So here’s what I did (which seems a little weird, but bear with me): I started a journal to keep track of my journal. I put a calendar page on the fridge, and every day when I write down what I eat without leaving anything out or skipping food that I want or adding calorie counts next to it (because oh, God, Crazy Bitch REALLY REALLY wants to add calorie counts, pleasepleasepleeeeeeeease), I mark off a day on the calendar page. It’s like my own internal “Fuck you” to the Crazy Bitch: See, here’s one more day where you DIDN’T RUN MY LIFE, GODDAMMIT. And you know, it helps. Because as I mark those days off, I see the string of them grow. Two days sane, 4 days sane, a week sane. It gives me a sense of accomplishment to keep Crazy Bitch quiet and losing the battles.

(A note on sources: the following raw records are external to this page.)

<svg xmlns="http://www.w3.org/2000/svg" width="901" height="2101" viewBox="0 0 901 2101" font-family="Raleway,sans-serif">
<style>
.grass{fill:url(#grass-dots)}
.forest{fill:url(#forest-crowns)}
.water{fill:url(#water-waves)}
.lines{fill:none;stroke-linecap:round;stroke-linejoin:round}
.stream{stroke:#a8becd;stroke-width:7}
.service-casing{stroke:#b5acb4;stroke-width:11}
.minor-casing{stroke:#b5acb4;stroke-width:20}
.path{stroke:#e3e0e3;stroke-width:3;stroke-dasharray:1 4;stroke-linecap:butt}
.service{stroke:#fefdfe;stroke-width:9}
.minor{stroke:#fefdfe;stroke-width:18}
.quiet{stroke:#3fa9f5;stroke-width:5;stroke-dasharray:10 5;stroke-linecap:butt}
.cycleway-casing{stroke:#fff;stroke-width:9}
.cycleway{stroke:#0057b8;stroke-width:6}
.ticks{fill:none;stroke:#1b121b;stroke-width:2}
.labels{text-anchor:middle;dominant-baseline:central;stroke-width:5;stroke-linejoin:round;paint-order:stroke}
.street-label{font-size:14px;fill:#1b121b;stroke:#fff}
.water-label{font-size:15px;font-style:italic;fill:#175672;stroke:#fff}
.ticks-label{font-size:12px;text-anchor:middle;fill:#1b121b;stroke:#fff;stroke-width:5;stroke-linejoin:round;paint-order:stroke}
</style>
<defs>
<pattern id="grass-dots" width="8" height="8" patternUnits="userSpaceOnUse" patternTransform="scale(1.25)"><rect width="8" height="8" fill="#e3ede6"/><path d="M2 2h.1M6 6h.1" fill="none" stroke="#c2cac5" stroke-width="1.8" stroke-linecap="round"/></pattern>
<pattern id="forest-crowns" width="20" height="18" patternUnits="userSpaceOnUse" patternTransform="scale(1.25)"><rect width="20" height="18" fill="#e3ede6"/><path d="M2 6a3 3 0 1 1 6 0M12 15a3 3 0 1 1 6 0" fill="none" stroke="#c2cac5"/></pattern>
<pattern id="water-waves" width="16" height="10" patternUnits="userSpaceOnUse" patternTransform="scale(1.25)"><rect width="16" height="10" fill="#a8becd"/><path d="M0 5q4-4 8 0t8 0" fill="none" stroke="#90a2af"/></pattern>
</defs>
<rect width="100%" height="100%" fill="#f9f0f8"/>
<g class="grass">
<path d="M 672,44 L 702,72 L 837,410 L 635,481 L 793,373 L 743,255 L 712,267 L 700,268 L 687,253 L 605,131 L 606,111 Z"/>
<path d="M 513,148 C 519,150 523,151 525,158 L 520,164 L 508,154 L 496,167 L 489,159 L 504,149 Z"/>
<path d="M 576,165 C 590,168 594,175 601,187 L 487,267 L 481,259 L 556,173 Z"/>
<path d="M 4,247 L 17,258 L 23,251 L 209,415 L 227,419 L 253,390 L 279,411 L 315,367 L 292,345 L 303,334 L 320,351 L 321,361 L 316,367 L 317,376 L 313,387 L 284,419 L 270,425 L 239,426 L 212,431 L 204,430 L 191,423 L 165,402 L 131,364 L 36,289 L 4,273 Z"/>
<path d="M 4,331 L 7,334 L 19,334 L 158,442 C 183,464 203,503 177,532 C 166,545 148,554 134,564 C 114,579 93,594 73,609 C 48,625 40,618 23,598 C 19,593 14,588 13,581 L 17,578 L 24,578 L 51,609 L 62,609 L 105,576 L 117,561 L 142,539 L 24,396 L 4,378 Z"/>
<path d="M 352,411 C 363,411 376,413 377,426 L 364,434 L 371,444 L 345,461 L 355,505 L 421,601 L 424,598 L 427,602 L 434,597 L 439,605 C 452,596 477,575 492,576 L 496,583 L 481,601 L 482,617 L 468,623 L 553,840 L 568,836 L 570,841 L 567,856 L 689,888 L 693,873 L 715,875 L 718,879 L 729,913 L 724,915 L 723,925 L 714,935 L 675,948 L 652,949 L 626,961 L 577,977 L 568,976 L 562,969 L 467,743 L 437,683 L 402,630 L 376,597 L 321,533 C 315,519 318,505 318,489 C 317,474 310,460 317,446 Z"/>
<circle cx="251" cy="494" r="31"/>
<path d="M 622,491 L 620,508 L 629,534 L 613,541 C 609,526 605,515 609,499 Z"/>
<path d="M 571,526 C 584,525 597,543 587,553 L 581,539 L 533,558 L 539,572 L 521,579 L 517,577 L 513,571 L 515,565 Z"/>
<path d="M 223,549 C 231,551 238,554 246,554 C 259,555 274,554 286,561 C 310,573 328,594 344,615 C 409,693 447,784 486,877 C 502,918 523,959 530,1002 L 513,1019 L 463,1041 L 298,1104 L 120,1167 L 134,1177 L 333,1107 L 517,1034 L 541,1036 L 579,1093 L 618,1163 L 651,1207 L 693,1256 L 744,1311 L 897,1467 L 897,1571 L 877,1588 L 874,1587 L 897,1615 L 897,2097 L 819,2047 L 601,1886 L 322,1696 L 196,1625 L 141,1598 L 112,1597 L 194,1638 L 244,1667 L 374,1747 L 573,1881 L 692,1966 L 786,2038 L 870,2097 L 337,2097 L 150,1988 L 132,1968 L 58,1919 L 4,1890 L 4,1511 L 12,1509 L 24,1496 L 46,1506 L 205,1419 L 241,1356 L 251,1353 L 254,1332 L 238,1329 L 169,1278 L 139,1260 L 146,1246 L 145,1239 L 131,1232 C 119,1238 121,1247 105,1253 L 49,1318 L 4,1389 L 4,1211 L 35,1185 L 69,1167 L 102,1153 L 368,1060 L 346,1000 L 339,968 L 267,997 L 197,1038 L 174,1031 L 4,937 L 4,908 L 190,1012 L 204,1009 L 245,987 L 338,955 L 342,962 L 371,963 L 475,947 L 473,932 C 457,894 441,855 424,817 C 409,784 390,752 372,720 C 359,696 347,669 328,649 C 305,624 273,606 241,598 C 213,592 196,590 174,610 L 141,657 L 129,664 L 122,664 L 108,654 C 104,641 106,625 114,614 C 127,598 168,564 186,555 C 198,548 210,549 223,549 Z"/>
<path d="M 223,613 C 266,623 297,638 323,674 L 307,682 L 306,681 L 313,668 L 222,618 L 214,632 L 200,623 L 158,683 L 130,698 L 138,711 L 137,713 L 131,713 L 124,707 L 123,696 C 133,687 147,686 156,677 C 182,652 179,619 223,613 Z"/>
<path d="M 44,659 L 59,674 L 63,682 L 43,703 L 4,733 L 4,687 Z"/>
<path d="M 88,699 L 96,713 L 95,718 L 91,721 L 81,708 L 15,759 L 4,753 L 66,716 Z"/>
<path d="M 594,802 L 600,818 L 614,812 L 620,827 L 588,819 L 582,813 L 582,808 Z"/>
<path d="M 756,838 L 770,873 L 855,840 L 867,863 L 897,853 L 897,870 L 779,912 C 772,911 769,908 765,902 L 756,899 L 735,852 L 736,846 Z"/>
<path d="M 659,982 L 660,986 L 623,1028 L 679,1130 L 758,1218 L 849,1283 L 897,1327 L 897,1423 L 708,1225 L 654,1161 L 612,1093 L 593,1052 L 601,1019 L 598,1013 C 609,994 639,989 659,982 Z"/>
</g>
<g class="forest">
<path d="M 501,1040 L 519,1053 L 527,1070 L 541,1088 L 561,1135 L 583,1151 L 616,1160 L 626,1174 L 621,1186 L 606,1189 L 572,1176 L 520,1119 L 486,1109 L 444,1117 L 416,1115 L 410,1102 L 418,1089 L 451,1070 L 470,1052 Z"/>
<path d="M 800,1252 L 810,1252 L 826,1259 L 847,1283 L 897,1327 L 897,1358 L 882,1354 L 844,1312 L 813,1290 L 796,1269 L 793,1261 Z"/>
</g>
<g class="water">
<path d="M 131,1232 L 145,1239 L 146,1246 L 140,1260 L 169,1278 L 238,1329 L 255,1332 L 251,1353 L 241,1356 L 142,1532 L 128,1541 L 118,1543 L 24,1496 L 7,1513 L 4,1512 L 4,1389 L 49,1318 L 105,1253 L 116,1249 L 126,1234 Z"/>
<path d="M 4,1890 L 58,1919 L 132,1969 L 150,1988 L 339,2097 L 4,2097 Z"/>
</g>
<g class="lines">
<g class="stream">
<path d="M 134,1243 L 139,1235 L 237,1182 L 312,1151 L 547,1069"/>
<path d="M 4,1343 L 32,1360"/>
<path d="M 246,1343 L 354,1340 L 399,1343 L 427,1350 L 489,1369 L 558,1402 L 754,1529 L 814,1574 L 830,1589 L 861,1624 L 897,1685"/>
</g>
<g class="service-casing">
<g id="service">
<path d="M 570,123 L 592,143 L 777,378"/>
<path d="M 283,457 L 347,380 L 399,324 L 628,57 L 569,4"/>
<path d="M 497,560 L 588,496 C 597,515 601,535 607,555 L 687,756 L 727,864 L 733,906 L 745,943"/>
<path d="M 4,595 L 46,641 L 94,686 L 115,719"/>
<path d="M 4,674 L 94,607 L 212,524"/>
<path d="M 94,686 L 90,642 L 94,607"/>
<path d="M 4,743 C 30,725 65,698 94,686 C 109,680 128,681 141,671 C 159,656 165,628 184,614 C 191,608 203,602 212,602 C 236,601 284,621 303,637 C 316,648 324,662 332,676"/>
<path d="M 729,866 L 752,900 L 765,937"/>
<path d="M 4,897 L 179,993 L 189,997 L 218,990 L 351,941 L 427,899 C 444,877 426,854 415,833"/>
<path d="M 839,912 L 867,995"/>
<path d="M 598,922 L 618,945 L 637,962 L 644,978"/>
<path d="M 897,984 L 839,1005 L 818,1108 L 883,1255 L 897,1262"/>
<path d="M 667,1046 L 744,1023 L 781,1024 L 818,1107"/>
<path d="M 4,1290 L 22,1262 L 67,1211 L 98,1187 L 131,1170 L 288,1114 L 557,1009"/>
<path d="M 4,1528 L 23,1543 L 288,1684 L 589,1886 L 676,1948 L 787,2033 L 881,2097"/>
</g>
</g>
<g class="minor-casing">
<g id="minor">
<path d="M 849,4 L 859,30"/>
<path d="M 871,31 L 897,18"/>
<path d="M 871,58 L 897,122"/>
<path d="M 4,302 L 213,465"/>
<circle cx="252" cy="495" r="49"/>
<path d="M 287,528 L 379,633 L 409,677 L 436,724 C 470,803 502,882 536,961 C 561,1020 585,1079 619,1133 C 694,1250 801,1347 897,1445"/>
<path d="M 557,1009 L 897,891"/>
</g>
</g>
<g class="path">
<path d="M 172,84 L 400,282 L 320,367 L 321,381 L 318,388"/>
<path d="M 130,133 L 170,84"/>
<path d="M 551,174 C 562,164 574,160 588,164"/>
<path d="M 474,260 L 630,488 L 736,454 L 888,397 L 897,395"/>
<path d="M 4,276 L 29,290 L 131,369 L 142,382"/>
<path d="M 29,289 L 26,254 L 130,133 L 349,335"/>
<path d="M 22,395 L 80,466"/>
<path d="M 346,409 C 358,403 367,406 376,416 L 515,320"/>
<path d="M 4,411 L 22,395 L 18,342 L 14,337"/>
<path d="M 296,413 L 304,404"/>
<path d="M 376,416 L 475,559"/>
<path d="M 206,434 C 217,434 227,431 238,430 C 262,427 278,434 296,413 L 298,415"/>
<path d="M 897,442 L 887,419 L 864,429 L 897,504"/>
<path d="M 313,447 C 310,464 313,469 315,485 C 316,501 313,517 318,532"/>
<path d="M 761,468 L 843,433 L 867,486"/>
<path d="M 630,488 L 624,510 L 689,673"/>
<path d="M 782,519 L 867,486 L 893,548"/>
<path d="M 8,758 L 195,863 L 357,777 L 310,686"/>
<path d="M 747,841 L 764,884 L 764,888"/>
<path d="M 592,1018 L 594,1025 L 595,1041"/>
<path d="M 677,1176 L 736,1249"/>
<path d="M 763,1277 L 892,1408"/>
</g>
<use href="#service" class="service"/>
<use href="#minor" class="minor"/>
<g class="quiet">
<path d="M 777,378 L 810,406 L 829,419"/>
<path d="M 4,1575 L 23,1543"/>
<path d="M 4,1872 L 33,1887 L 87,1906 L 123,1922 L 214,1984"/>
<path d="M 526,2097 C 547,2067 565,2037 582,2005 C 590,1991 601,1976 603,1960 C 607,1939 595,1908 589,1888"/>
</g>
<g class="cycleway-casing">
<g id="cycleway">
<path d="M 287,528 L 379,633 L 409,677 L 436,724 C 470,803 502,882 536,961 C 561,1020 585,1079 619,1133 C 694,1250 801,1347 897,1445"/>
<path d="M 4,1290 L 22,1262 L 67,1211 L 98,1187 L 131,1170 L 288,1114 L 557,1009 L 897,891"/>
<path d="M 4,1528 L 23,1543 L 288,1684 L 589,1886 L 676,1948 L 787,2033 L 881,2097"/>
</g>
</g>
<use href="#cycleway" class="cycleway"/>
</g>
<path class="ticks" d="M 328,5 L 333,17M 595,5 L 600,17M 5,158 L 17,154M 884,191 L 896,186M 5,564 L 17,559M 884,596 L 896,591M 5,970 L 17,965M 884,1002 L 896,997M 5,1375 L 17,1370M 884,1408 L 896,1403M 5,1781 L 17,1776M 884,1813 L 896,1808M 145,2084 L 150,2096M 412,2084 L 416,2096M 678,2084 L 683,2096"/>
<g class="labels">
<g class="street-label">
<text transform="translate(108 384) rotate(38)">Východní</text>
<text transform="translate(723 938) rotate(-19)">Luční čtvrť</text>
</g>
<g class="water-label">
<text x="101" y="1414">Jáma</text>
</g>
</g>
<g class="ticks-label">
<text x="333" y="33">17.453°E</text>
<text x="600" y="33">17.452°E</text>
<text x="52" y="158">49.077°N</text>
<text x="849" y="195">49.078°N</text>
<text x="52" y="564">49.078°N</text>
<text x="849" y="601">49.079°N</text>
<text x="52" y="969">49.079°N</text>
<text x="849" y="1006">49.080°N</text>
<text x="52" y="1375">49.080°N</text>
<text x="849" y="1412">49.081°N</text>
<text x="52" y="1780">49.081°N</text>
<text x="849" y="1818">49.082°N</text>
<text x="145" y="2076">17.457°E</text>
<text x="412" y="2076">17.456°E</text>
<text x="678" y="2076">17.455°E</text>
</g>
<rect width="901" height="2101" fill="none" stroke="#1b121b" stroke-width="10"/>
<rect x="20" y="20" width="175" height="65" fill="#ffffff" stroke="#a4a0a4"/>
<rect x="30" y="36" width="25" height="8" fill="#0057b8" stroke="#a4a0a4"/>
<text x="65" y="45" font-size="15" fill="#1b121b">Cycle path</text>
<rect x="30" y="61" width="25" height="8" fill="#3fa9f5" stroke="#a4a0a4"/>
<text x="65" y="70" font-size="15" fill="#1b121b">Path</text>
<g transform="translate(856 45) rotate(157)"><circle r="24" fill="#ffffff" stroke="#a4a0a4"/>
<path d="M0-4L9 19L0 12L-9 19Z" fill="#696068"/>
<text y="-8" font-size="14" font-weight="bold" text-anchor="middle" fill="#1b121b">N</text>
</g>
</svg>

I’ve spent a lot of time avoiding doing things that I knew would cause her to re-emerge. And honestly, most of those things I wouldn’t choose to do on a day-to-day basis anyway (like keep a food journal), but still. The fact that even taking care of my own health involves (at this point) doing things that activate Crazy Bitch means that I’m reluctant to do those things, and with good reason.
So in an odd way, I’m glad to see her: I’m looking at this as an opporutnity to dig her out of my psyche and evict her permanently, instead of just avoiding the things that I know will cause her to re-emerge. And there are things I still won’t choose to do on a regular basis (like food journaling), but that will be a much freer (and therefore stronger) choice because there won’t be the fear involved.
Pack your bags, Crazy Bitch. You don’t get to run my life anymore. I win, you lose, every damn day on that calendar page. Get out.